Preheat oven to 350°F.
Gently toss blackberries in a bowl with 1 tablespoon of flour (this will keep them from sinking to the bottom of the batter while baking).
2 cups blackberries, sliced, Extra 1 tablespoon all purpose flour, for coating blackberries
Using a stand mixer or a handheld electric mixer, cream butter and sugar.
½ cup salted butter, softened to room temperature, ¾ cup granulated sugar
Next, add eggs one at a time, mixing well after each.
2 large eggs
Once the eggs are well blended into the batter, add yogurt, milk, and lemon juice, and mix again.
5.3 ounces plain Greek yogurt, ¼ cup milk, 2 tablespoons lemon juice
In a separate bowl, stir together the flour, salt, and baking powder.
1 ½ cups all purpose flour, ¼ teaspoon salt, 1 teaspoon baking powder
Add dry to wet ingredients and mix until thick and smooth.
Finally, using a spoon or rubber spatula, fold in lemon zest and blackberries.

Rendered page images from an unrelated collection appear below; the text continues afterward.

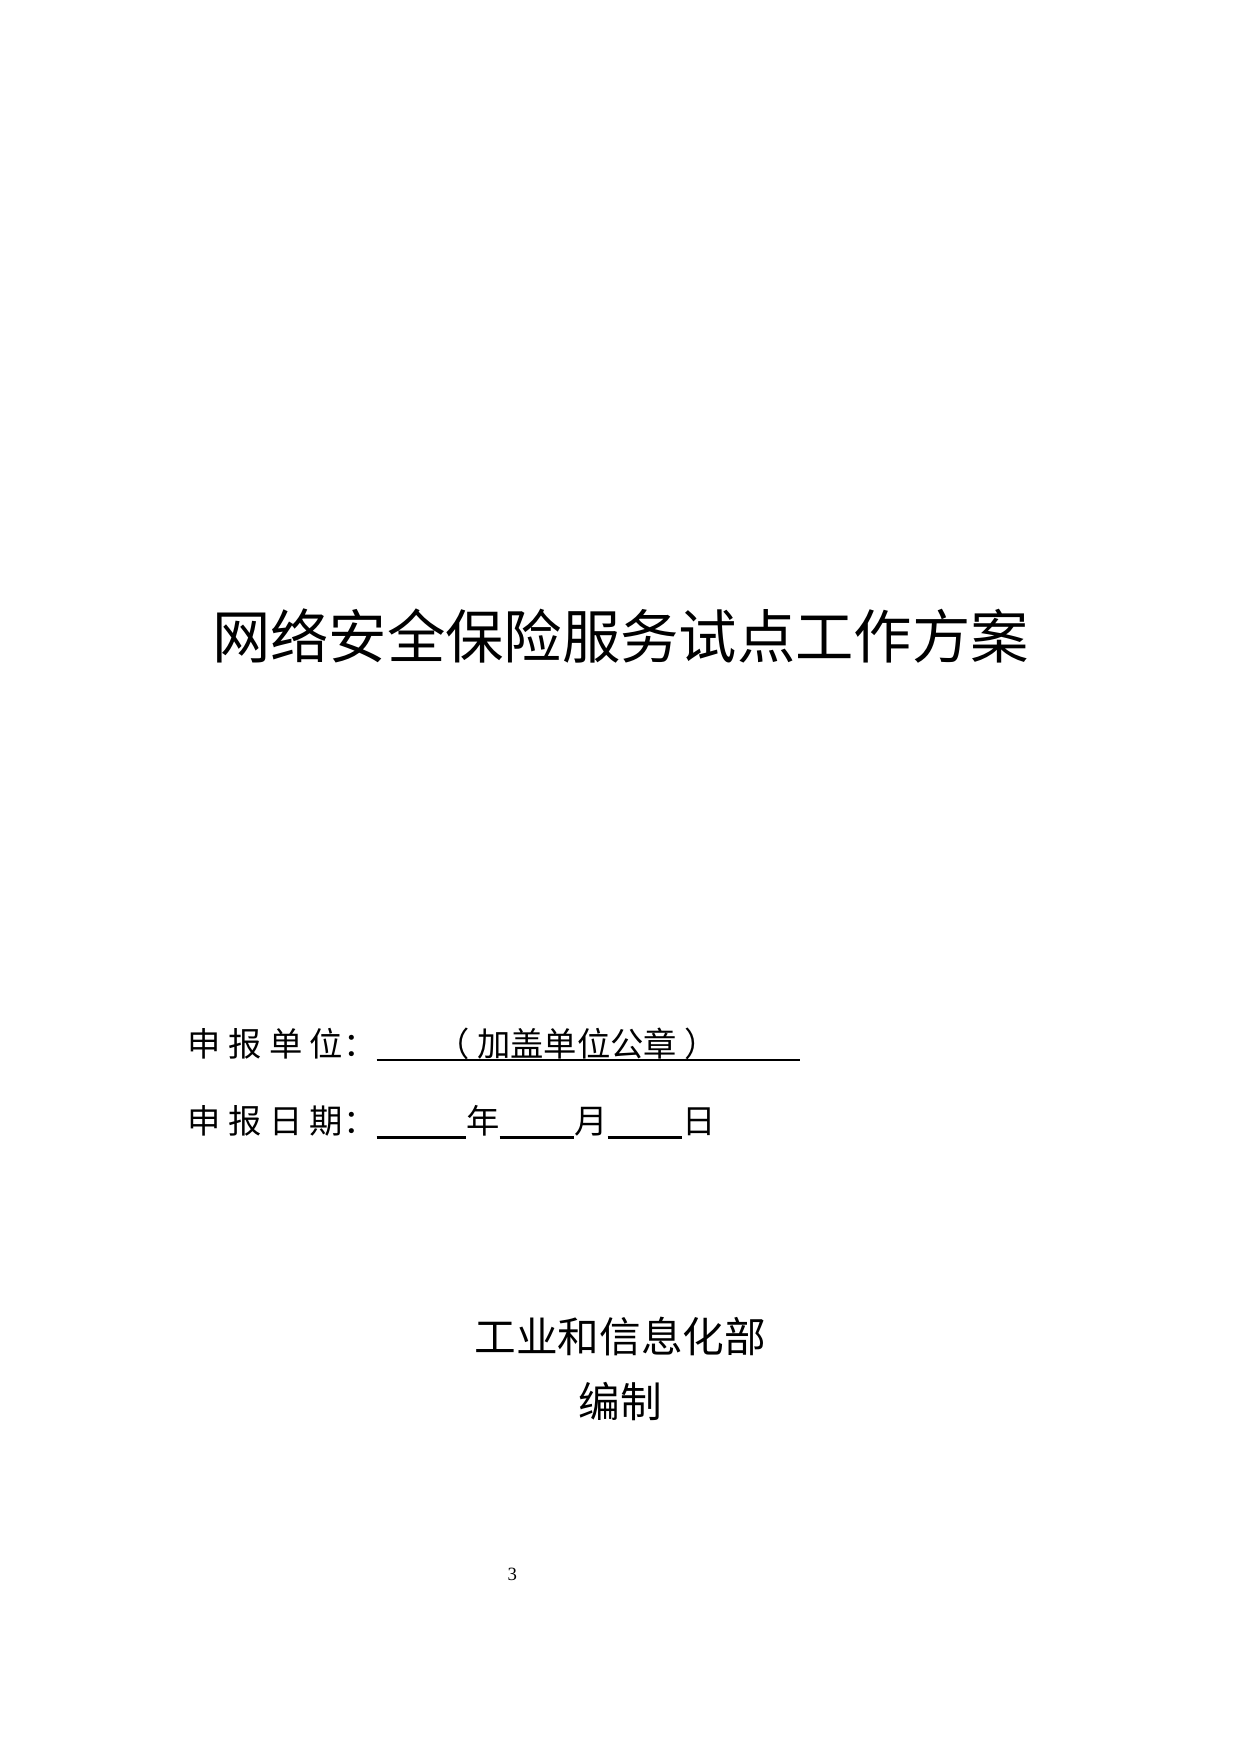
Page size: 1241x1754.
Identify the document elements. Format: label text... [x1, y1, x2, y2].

text 申 报 日 期： 年 月 日 [187, 1087, 1053, 1152]
text 申 报 单 位： （ 加盖单位公章 ） [187, 1009, 1053, 1074]
text 工业和信息化部 [187, 1302, 1053, 1367]
text 编制 [187, 1367, 1053, 1432]
text 网络安全保险服务试点工作方案 [187, 584, 1053, 682]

1 tablespoon lemon zest (about 1 lemon), 2 cups blackberries, sliced
Grease a loaf pan with vegetable shortening and pour batter into the pan, leveling the top with a rubber spatula.
Vegetable shortening for greasing loaf pan
Bake for 50 to 60 minutes or until a toothpick inserted in the center comes out clean.
Let cool completely on a wire rack before adding lemon glaze. If you add the lemon glaze while the lemon blackberry bread is still hot, it will soak in instead of staying on top.
In a small bowl, simply whisk together powdered sugar, lemon juice, and lemon zest.
¾ cup powdered sugar, 2 tablespoons lemon juice, 1 teaspoon lemon zest
Pour over completely cooled lemon blackberry bread and garnish with extra blackberries and lemon zest.
Enjoy with or without lemon glaze, with a tall glass of lemonade or a cup of tea or coffee, or with a scoop of ice cream for dessert!